## Written problem
Please count the lines in the records below that contain the string "false", and reply with only that number.
((
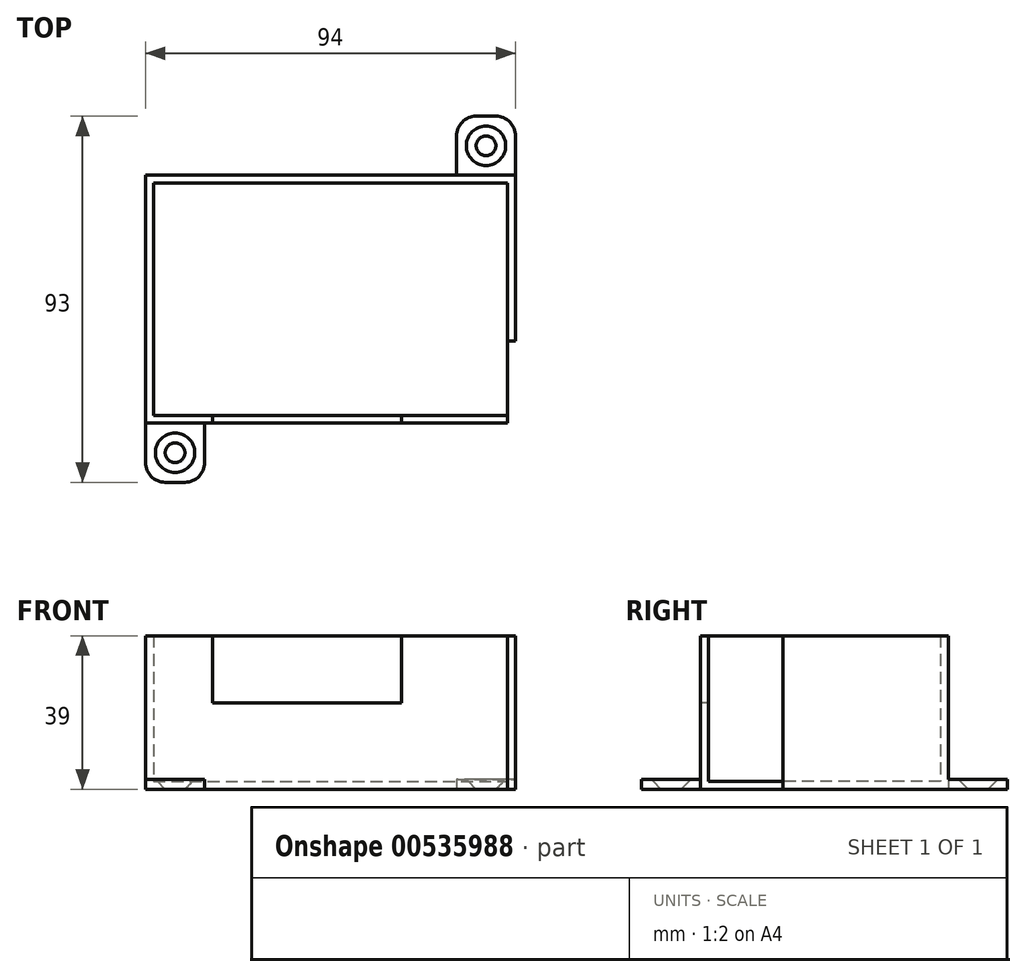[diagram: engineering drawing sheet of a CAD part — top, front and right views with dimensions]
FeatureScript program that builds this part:
annotation { "Feature Type Name" : "Feature", "Feature Type Description" : "" }
export const myFeature = defineFeature(function(context is Context, id is Id, definition is map)
    precondition{}
    {
        {
            var Q0;
            Q0=qCreatedBy(makeId("Top.planeOp"),FACE);
            var sketch = newSketch(context, id + "F0", { "sketchPlane" : qUnion([Q0])});
            skLineSegment(sketch, "E0.bottom", {"start": v(10.82, -7.1) * mm, "end": v(100.82, -7.1) * mm});
            skLineSegment(sketch, "E0.left", {"start": v(10.82, -7.1) * mm, "end": v(10.82, -66.1) * mm});
            skLineSegment(sketch, "E0.right", {"start": v(100.82, -7.1) * mm, "end": v(100.82, -68.26) * mm});
            skLineSegment(sketch, "E1.top", {"start": v(10.82, -5.1) * mm, "end": v(100.82, -5.1) * mm});
            skLineSegment(sketch, "E2.bottom", {"start": v(10.82, -66.1) * mm, "end": v(100.82, -66.1) * mm});
            skLineSegment(sketch, "E2.left", {"start": v(10.82, -66.1) * mm, "end": v(10.82, -66.1) * mm});
            skLineSegment(sketch, "E2.right", {"start": v(100.82, -68.26) * mm, "end": v(100.82, -66.1) * mm});
            skLineSegment(sketch, "E3.top", {"start": v(10.82, -68.1) * mm, "end": v(100.82, -68.1) * mm});
            skLineSegment(sketch, "E4.bottom", {"start": v(10.82, -5.1) * mm, "end": v(8.82, -5.1) * mm});
            skLineSegment(sketch, "E4.top", {"start": v(10.82, -68.1) * mm, "end": v(8.82, -68.1) * mm});
            skLineSegment(sketch, "E4.right", {"start": v(8.82, -5.1) * mm, "end": v(8.82, -68.1) * mm});
            skLineSegment(sketch, "E5.top", {"start": v(100.82, -68.1) * mm, "end": v(102.82, -68.1) * mm});
            skLineSegment(sketch, "E5.left", {"start": v(100.82, -7.1) * mm, "end": v(100.82, -66.1) * mm});
            skLineSegment(sketch, "E5.right", {"start": v(102.82, -7.5) * mm, "end": v(102.82, -68.1) * mm});
            skLineSegment(sketch, "E6.bottom", {"start": v(25.82, -66.1) * mm, "end": v(73.82, -66.1) * mm});
            skLineSegment(sketch, "E6.top", {"start": v(25.82, -68.1) * mm, "end": v(73.82, -68.1) * mm});
            skLineSegment(sketch, "E6.left", {"start": v(25.82, -66.1) * mm, "end": v(25.82, -68.1) * mm});
            skLineSegment(sketch, "E6.right", {"start": v(73.82, -66.1) * mm, "end": v(73.82, -68.1) * mm});
            skLineSegment(sketch, "E7.top", {"start": v(100.82, -47.24) * mm, "end": v(102.82, -47.24) * mm});
            skLineSegment(sketch, "E7.left", {"start": v(100.82, -68.26) * mm, "end": v(100.82, -47.24) * mm});
            skLineSegment(sketch, "E7.right", {"start": v(102.82, -68.26) * mm, "end": v(102.82, -47.24) * mm});
            skLineSegment(sketch, "E8.bottom", {"start": v(8.82, -68.1) * mm, "end": v(23.82, -68.1) * mm});
            skLineSegment(sketch, "E8.top", {"start": v(8.82, -83.1) * mm, "end": v(23.82, -83.1) * mm});
            skLineSegment(sketch, "E8.left", {"start": v(8.82, -68.1) * mm, "end": v(8.82, -83.1) * mm});
            skLineSegment(sketch, "E8.right", {"start": v(23.82, -68.1) * mm, "end": v(23.82, -83.1) * mm});
            skCircle(sketch, "E9", {"center": v(16.32, -75.6) * mm, "radius": 2 * mm});
            skLineSegment(sketch, "E10", {"start": v(102.82, -7.1) * mm, "end": v(102.82, -7.5) * mm});
            skLineSegment(sketch, "E11", {"start": v(100.82, -5.1) * mm, "end": v(102.82, -5.1) * mm});
            skLineSegment(sketch, "E12", {"start": v(102.82, -5.1) * mm, "end": v(102.82, -7.1) * mm});
            skLineSegment(sketch, "E13.bottom", {"start": v(102.82, -5.1) * mm, "end": v(87.82, -5.1) * mm});
            skLineSegment(sketch, "E13.top", {"start": v(102.82, 9.9) * mm, "end": v(87.82, 9.9) * mm});
            skLineSegment(sketch, "E13.left", {"start": v(102.82, -5.1) * mm, "end": v(102.82, 9.9) * mm});
            skLineSegment(sketch, "E13.right", {"start": v(87.82, -5.1) * mm, "end": v(87.82, 9.9) * mm});
            skCircle(sketch, "E14", {"center": v(95.32, 2.4) * mm, "radius": 2 * mm});
            skSolve(sketch);
        }
        {
            var Q0;
            {var subQ8=sQuery(id+"F0.wireOp",EDGE,"E0.bottom");Q0=makeQuery(id+"F0.imprint","IMPRINT",FACE,{"disambiguationData":[TD([[makeQuery(id+"F0.imprint","IMPRINT",EDGE,{"derivedFrom":subQ8}),1.0]])]});}
            var Q1;
            {var subQ5=sQuery(id+"F0.wireOp",EDGE,"E6.right");Q1=makeQuery(id+"F0.imprint","IMPRINT",FACE,{"disambiguationData":[TD([[makeQuery(id+"F0.imprint","IMPRINT",EDGE,{"derivedFrom":subQ5}),1.0]])]});}
            extrude(context, id + "F1", {"entities" : qUnion([Q0, Q1]), "depth" : 39 * mm, "offsetDistance" : 25 * mm});
        }
        {
            var Q0;
            {var subQ0=sQuery(id+"F0.wireOp",EDGE,"E6.left");Q0=makeQuery(id+"F0.imprint","IMPRINT",FACE,{"disambiguationData":[TD([[makeQuery(id+"F0.imprint","IMPRINT",EDGE,{"derivedFrom":subQ0}),1.0]])]});}
            extrude(context, id + "F2", {"entities" : qUnion([Q0]), "operationType" : NewBodyOperationType.ADD, "depth" : 22 * mm, "offsetDistance" : 25 * mm});
        }
        {
            var Q0;
            Q0=makeQuery(id+"F0.imprint","IMPRINT",FACE,{"disambiguationData":[TD([[makeQuery(id+"F0.imprint","IMPRINT",EDGE,{"derivedFrom":sQuery(id+"F0.wireOp",EDGE,"E0.bottom")}),-1.0]])]});
            extrude(context, id + "F3", {"entities" : qUnion([Q0]), "operationType" : NewBodyOperationType.ADD, "depth" : 2 * mm, "offsetDistance" : 25 * mm});
        }
        {
            var Q0;
            {var subQ0=sQuery(id+"F0.wireOp",EDGE,"E4.top");Q0=makeQuery(id+"F0.imprint","IMPRINT",FACE,{"disambiguationData":[TD([[makeQuery(id+"F0.imprint","IMPRINT",EDGE,{"derivedFrom":subQ0}),1.0]])]});}
            var Q1;
            {var subQ0=sQuery(id+"F0.wireOp",EDGE,"E11");Q1=makeQuery(id+"F0.imprint","IMPRINT",FACE,{"disambiguationData":[TD([[makeQuery(id+"F0.imprint","IMPRINT",EDGE,{"derivedFrom":subQ0}),1.0]])]});}
            extrude(context, id + "F4", {"entities" : qUnion([Q0, Q1]), "operationType" : NewBodyOperationType.ADD, "depth" : 2.5 * mm, "offsetDistance" : 25 * mm});
        }
        {
            var Q0;
            Q0=makeQuery(id+"F4.opExtrude","CAP_EDGE",EDGE,{"disambiguationData":[OSD([sQuery(id+"F0.wireOp",EDGE,"E9")])],"isStart":false});
            var Q1;
            Q1=makeQuery(id+"F4.opExtrude","CAP_EDGE",EDGE,{"disambiguationData":[OSD([sQuery(id+"F0.wireOp",EDGE,"E14")])],"isStart":false});
            chamfer(context, id + "F5", {"entities" : qUnion([Q0, Q1]), "width" : 3 * mm, "tangentPropagation" : true});
        }
        {
            var Q0;
            Q0=makeQuery(id+"F4.opExtrude","SWEPT_EDGE",EDGE,{"disambiguationData":[OSD([sQuery(id+"F0.wireOp",EDGE,"E13.top"),sQuery(id+"F0.wireOp",EDGE,"E13.left")])]});
            var Q1;
            Q1=makeQuery(id+"F4.opExtrude","SWEPT_EDGE",EDGE,{"disambiguationData":[OSD([sQuery(id+"F0.wireOp",EDGE,"E13.top"),sQuery(id+"F0.wireOp",EDGE,"E13.right")])]});
            var Q2;
            Q2=makeQuery(id+"F4.opExtrude","SWEPT_EDGE",EDGE,{"disambiguationData":[OSD([sQuery(id+"F0.wireOp",EDGE,"E8.top"),sQuery(id+"F0.wireOp",EDGE,"E8.left")])]});
            var Q3;
            Q3=makeQuery(id+"F4.opExtrude","SWEPT_EDGE",EDGE,{"disambiguationData":[OSD([sQuery(id+"F0.wireOp",EDGE,"E8.top"),sQuery(id+"F0.wireOp",EDGE,"E8.right")])]});
            fillet(context, id + "F6", {"entities" : qUnion([Q0, Q1, Q2, Q3]), "tangentPropagation" : true, "radius" : 5 * mm, "defaultsChanged" : false, "vertexSettings" : [], "allowEdgeOverflow" : false});
        }
    });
))
## Correct answer
3